-- SET OF TASKS --
**1.** Rewrite the paragraph of the Mélé Temguia profile that begins "Temguia was born in Darmstadt" as a short bulleted list, keeping its main facts.
**2.** Carry on the Mélé Temguia profile from where it stops.

(Beginning of TEXT PROVIDED)

Personal information
- Full name: Ngoufack Mélé Temguia
- Date of birth: 1 August 1995 (age 30)
- Place of birth: Darmstadt, Germany
- Height: 1.88 m (6 ft 2 in)
- Position: Centre-back

Youth career
- 2009–2011: Verts de Sherbrooke
- 2012–2015: Montreal Impact

Senior career*
- Years: Team / Apps / (Gls)
- 2015–2016: FC Montreal / 22 / (0)
- 2017: FC Cincinnati / 1 / (0)
- 2018: Hume City / 11 / (1)
- 2018: Valentine Phoenix / 9 / (0)
- 2019–2021: FC Edmonton / 53 / (2)
- 2022: Forward Madison / 16 / (1)
- 2023: PEPO / 15 / (0)

= Mélé Temguia =

German footballer

Ngoufack Mélé Temguia (born 1 August 1995) is a German professional footballer who most recently played as a centre-back for Finnish club PEPO

==Early life==
Temguia was born in Darmstadt, Germany before moving to Montreal, Quebec as a child. He played youth football with Sherbrooke-based club Verts de Sherbrooke until 2011, when he joined the academy of professional club Montreal Impact.

(End of TEXT PROVIDED)
(Beginning of MATERIAL SUPPLIED)

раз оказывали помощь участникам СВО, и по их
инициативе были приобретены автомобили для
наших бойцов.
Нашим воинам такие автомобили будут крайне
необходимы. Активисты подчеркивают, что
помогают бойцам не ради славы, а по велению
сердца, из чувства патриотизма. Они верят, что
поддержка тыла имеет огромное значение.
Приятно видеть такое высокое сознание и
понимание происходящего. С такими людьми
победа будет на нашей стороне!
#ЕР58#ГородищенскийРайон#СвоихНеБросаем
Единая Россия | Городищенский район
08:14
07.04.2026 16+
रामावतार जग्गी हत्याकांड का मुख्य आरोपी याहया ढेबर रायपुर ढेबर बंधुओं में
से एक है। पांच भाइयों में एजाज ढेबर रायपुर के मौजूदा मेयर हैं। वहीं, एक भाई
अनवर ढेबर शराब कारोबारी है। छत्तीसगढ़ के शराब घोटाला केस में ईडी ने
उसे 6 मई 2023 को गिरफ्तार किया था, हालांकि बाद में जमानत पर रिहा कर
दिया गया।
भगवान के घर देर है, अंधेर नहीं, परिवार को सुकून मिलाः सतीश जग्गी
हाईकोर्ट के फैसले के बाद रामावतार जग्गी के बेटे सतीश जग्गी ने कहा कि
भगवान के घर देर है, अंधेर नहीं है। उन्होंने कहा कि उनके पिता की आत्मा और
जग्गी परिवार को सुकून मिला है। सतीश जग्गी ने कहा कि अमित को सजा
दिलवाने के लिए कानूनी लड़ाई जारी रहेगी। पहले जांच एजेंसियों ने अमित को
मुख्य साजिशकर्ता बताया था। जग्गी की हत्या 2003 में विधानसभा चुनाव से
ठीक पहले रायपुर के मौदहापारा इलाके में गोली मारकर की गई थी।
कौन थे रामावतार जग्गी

(End of MATERIAL SUPPLIED)

-- ANSWERS PROVIDED --
**1.**
- Born in Darmstadt, Germany
- Moved to Montreal, Quebec, as a child
- Played youth football with Sherbrooke-based club Verts de Sherbrooke until 2011
- Joined the academy of professional club Montreal Impact in 2011

**2.**
==Career==

===FC Montreal===
After spending four years with the Montreal Impact Academy, Temguia joined the club's new reserve side, FC Montreal, in the USL. He made his professional debut on 11 April 2015 in a 3–0 defeat to the Rochester Rhinos.

===FC Cincinnati===
In March 2017, FC Cincinnati announced that they had signed Temguia for the 2017 USL season. Following the end of the season, the club announced that Temguia's contract had expired and would not be renewed.

===Hume City===
In April 2018, Temguia signed with Australian NPL Victoria side Hume City FC, joining former FC Montreal teammate Zachary Sukunda. He made eleven appearances and scored one goal before leaving Hume mid-season.

===Valentine Phoenix===
On 19 June 2018, Temguia signed with NPL Northern New South Wales side Valentine Phoenix FC. He made nine appearances for Valentine that season.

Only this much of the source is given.